Task requirements
Can you repeat the text of all the material below word for word, leaving the pictures out of your answer?

Information supplied
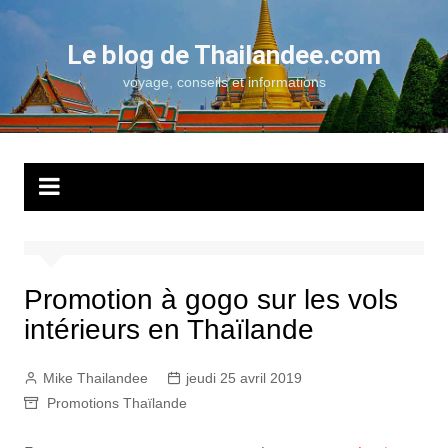
Aller
au
Le blog de Thailandee.com
contenu
voyage, conseils et informations
Promotion à gogo sur les vols
intérieurs en Thaïlande
Mike Thailandee
jeudi 25 avril 2019
Promotions Thaïlande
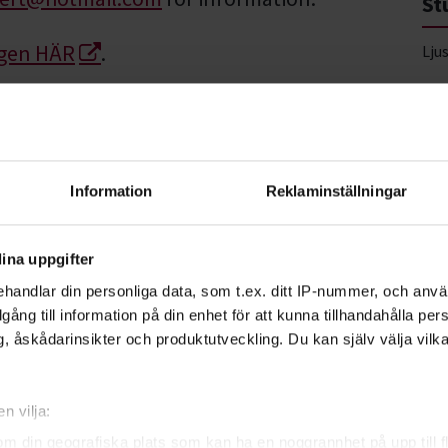
St
ngen HÄR
.
Lju
754
Vis
Information
Reklaminställningar
kretsen
ina uppgifter
handlar din personliga data, som t.ex. ditt IP-nummer, och anv
illgång till information på din enhet för att kunna tillhandahålla pe
, åskådarinsikter och produktutveckling. Du kan själv välja vilk
lberg
tvecklare Natur, Djur & Miljö
n vilja:
om din geografiska plats som kan ha en noggrannhet på upp till f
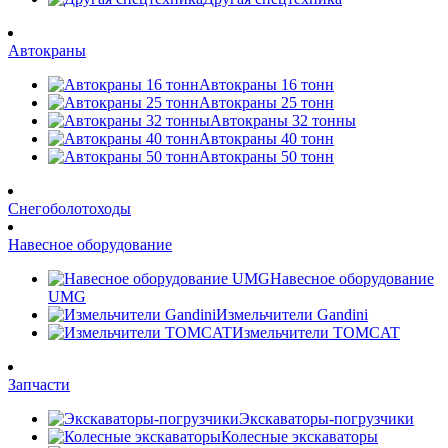
Автокраны
Автокраны 16 тонн
Автокраны 25 тонн
Автокраны 32 тонны
Автокраны 40 тонн
Автокраны 50 тонн
Снегоболотоходы
Навесное оборудование
Навесное оборудование
UMG
Измельчители Gandini
Измельчители TOMCAT
Запчасти
Экскаваторы-погрузчики
Колесные экскаваторы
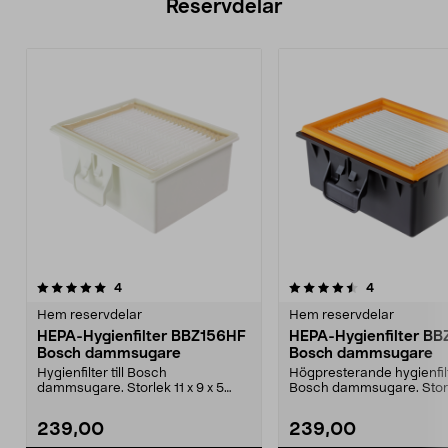
Reservdelar
4.5av 5 stjärnor
recensioner
4.0av 5 stjärnor
recensioner
4
4
Hem reservdelar
Hem reservdelar
HEPA-Hygienfilter BBZ156HF
HEPA-Hygienfilter B
Bosch dammsugare
Bosch dammsugare
Hygienfilter till Bosch
Högpresterande hygienfilte
dammsugare. Storlek 11 x 9 x 5
Bosch dammsugare. Storle
cm.Filtret passar bl.a. f...
x 5 cm.Filtret...
239,00
239,00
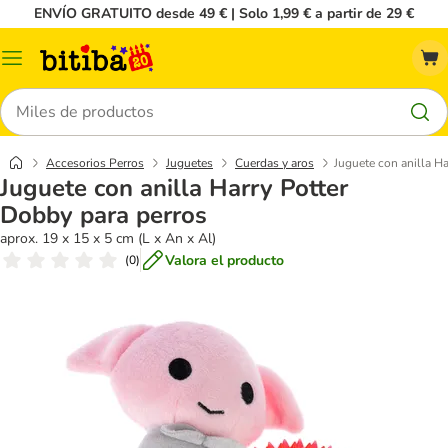
ENVÍO GRATUITO desde 49 € | Solo 1,99 € a partir de 29 €
Menú
Buscar
Accesorios Perros
Juguetes
Cuerdas y aros
Juguete con anilla H
Juguete con anilla Harry Potter
Dobby para perros
aprox. 19 x 15 x 5 cm (L x An x Al)
Valora el producto
(
0
)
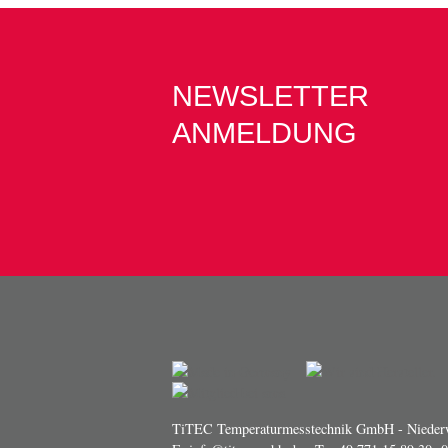
NEWSLETTER
ANMELDUNG
TiTEC Temperaturmesstechnik GmbH - Niederw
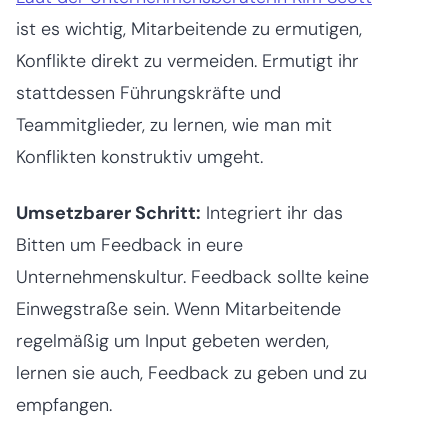
ist es wichtig, Mitarbeitende zu ermutigen,
Konflikte direkt zu vermeiden. Ermutigt ihr
stattdessen Führungskräfte und
Teammitglieder, zu lernen, wie man mit
Konflikten konstruktiv umgeht.
Umsetzbarer Schritt:
Integriert ihr das
Bitten um Feedback in eure
Unternehmenskultur. Feedback sollte keine
Einwegstraße sein. Wenn Mitarbeitende
regelmäßig um Input gebeten werden,
lernen sie auch, Feedback zu geben und zu
empfangen.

Solution
Aller
au
Le blog de Thailandee.com
contenu
voyage, conseils et informations
Promotion à gogo sur les vols
intérieurs en Thaïlande
Mike Thailandee
jeudi 25 avril 2019
Promotions Thaïlande
St
ngen HÄR
.
Lju
754
Vis
Information
Reklaminställningar
kretsen
ina uppgifter
handlar din personliga data, som t.ex. ditt IP-nummer, och anv
illgång till information på din enhet för att kunna tillhandahålla pe
, åskådarinsikter och produktutveckling. Du kan själv välja vilk
lberg
tvecklare Natur, Djur & Miljö
n vilja:
om din geografiska plats som kan ha en noggrannhet på upp till f
Автокраны
Автокраны 16 тонн
Автокраны 25 тонн
Автокраны 32 тонны
Автокраны 40 тонн
Автокраны 50 тонн
Снегоболотоходы
Навесное оборудование
Навесное оборудование
UMG
Измельчители Gandini
Измельчители TOMCAT
Запчасти
Экскаваторы-погрузчики
Колесные экскаваторы
Reservdelar
4.5av 5 stjärnor
recensioner
4.0av 5 stjärnor
recensioner
4
4
Hem reservdelar
Hem reservdelar
HEPA-Hygienfilter BBZ156HF
HEPA-Hygienfilter B
Bosch dammsugare
Bosch dammsugare
Hygienfilter till Bosch
Högpresterande hygienfilte
dammsugare. Storlek 11 x 9 x 5
Bosch dammsugare. Storle
cm.Filtret passar bl.a. f...
x 5 cm.Filtret...
239,00
239,00
ENVÍO GRATUITO desde 49 € | Solo 1,99 € a partir de 29 €
Menú
Buscar
Accesorios Perros
Juguetes
Cuerdas y aros
Juguete con anilla H
Juguete con anilla Harry Potter
Dobby para perros
aprox. 19 x 15 x 5 cm (L x An x Al)
Valora el producto
(
0
)
NEWSLETTER
ANMELDUNG
TiTEC Temperaturmesstechnik GmbH - Niederw
ist es wichtig, Mitarbeitende zu ermutigen,
Konflikte direkt zu vermeiden. Ermutigt ihr
stattdessen Führungskräfte und
Teammitglieder, zu lernen, wie man mit
Konflikten konstruktiv umgeht.
Umsetzbarer Schritt:
Integriert ihr das
Bitten um Feedback in eure
Unternehmenskultur. Feedback sollte keine
Einwegstraße sein. Wenn Mitarbeitende
regelmäßig um Input gebeten werden,
lernen sie auch, Feedback zu geben und zu
empfangen.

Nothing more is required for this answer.